Question

Prove that angles opposite to equal sides of an isosceles triangles are equal.

Answer 1

Hint: Construct an isosceles triangle with opposite sides equal. Altitude from the apex bisects the angle, dividing the triangles are equal. Thus the opposite angles will be equal.

Complete step-by-step answer:

Now let us consider the isosceles triangle ABC, which we have drawn.
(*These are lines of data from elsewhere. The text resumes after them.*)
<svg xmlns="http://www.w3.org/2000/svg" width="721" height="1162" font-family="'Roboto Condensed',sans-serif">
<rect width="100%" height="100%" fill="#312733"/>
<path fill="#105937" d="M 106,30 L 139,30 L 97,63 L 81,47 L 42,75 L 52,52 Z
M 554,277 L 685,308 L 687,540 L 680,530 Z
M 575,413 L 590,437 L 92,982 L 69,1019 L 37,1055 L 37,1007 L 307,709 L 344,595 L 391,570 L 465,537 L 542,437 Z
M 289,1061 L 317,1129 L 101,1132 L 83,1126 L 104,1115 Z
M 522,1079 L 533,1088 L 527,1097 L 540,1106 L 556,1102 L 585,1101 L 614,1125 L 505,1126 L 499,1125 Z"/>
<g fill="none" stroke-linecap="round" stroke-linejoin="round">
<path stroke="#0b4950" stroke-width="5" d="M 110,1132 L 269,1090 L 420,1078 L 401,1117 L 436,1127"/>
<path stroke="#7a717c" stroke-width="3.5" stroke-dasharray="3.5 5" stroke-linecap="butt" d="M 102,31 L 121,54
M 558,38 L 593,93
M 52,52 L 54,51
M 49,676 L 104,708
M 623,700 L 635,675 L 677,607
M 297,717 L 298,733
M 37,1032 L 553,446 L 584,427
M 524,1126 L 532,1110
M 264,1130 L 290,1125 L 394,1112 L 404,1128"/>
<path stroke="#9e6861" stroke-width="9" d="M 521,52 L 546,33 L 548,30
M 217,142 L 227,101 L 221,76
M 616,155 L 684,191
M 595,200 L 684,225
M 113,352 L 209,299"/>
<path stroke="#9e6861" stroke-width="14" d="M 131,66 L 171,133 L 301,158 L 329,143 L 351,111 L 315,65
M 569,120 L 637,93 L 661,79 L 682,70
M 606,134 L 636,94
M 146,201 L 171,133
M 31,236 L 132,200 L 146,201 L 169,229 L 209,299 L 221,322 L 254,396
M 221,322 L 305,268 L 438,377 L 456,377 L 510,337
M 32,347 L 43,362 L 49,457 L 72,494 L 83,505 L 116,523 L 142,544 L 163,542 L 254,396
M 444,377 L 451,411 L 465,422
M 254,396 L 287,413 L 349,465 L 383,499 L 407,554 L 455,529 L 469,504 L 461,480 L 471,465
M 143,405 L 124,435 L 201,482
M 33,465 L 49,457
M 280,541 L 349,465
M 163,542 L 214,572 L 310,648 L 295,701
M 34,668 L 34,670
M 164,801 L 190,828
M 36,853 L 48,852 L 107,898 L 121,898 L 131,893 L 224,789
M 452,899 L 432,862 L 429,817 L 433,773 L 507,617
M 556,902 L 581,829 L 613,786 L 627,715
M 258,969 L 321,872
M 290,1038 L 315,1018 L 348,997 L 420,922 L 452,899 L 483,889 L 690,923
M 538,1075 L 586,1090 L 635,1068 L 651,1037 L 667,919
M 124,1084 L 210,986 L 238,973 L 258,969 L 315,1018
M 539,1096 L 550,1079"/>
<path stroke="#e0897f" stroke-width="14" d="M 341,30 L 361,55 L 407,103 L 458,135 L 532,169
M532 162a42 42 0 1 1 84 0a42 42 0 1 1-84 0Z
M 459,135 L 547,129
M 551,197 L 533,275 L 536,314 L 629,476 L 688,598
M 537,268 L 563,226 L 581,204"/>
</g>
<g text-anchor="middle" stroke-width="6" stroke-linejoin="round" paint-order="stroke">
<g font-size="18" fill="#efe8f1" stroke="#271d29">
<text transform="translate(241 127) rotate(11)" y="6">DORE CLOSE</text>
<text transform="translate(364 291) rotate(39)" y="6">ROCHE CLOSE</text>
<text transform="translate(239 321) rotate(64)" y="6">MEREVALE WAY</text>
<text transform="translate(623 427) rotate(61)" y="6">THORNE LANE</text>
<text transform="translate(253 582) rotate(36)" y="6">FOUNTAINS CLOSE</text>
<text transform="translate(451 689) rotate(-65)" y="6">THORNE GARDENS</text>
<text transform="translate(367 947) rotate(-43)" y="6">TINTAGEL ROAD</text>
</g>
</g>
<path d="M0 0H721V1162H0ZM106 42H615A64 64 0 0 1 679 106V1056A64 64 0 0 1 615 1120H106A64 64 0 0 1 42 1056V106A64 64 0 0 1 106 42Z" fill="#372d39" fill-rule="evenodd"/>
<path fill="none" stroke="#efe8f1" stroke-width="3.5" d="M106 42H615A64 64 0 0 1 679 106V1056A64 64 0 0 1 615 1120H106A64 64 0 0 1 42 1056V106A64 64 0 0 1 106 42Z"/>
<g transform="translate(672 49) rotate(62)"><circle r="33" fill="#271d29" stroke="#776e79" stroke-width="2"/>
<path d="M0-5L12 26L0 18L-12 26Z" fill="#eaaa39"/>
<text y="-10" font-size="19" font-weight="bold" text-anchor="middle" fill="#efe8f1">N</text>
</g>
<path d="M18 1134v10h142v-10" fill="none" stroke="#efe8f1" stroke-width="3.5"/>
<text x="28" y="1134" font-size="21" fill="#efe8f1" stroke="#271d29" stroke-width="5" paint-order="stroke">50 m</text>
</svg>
We know the basic properties of the isosceles triangle that are two sides of are congruent to each other. So let us consider from the figure that side AB and AC are congruent.
i.e. AB =AC.
We need to prove that \[\angle B\] is equal to \[\angle C\], \[\angle B=\angle C\].
Now let us draw AD perpendicular BC. The altitude from the apex of an isosceles triangle bisects the base into two equal parts and also bisects its apex angle into two equal parts.
Similarly, the altitude from the apex of an isosceles triangle divides the triangle into two congruent right angles triangles.
Thus from the given figure, let us consider \[\Delta BAD\] & \[\Delta CAD\].
We know that AB = AC.
\[\angle BAD=\angle CAD\] {altitude from apex of an isosceles triangle bisects the angle}
AD = AD, this is common for both triangles.
Thus we can say that \[\Delta BAD\] is equal to \[\Delta CAD\], by SAS congruent rule, where 2 sides and one angle of one triangle is equal to 2 sides and one angle of another triangle.
\[\therefore \Delta BAD\cong \Delta CAD\], by SAS congruence rule
Thus we can say that \[\angle ABD\] is equal to \[\angle ACD\], as both triangles are equal.
i.e. \[\angle ABD=\angle ACD\]
\[\Rightarrow \angle B=\angle C\]
Hence we proved that the angles opposite to equal sides are equal.
Note: An isosceles triangle is a polygon that consists of 2 equal sides, two equal angles, three edges, three vertices and the sum of internal angles of a triangle is equal to \[{{180}^{\circ }}\].